### RECORDED DATA
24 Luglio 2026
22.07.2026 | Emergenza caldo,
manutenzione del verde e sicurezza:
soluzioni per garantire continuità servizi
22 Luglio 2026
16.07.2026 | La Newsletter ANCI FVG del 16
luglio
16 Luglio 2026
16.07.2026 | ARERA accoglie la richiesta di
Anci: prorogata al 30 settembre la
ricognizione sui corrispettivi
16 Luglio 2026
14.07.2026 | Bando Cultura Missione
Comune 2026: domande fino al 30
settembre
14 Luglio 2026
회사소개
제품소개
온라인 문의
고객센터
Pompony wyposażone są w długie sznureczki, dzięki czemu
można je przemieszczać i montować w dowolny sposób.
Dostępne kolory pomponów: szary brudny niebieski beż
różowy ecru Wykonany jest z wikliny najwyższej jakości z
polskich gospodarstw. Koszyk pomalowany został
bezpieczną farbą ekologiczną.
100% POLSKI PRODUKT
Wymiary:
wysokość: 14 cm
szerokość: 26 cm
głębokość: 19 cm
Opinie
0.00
---
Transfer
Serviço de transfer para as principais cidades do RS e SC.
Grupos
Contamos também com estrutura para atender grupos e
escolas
--
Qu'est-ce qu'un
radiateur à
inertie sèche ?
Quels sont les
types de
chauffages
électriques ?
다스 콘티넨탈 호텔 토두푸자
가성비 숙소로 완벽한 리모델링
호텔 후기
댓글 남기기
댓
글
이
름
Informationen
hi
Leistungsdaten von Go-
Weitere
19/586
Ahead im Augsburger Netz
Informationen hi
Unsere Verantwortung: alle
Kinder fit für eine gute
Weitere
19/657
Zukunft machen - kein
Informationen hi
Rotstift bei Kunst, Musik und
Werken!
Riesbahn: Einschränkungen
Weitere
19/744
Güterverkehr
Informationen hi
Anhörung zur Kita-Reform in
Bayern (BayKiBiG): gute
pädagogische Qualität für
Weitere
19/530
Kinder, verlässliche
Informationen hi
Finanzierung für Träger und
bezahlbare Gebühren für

### WORK INSTRUCTION
Lines of the material that hold the word "gute" should be counted, and the number alone given.

### WRITTEN ANSWER
2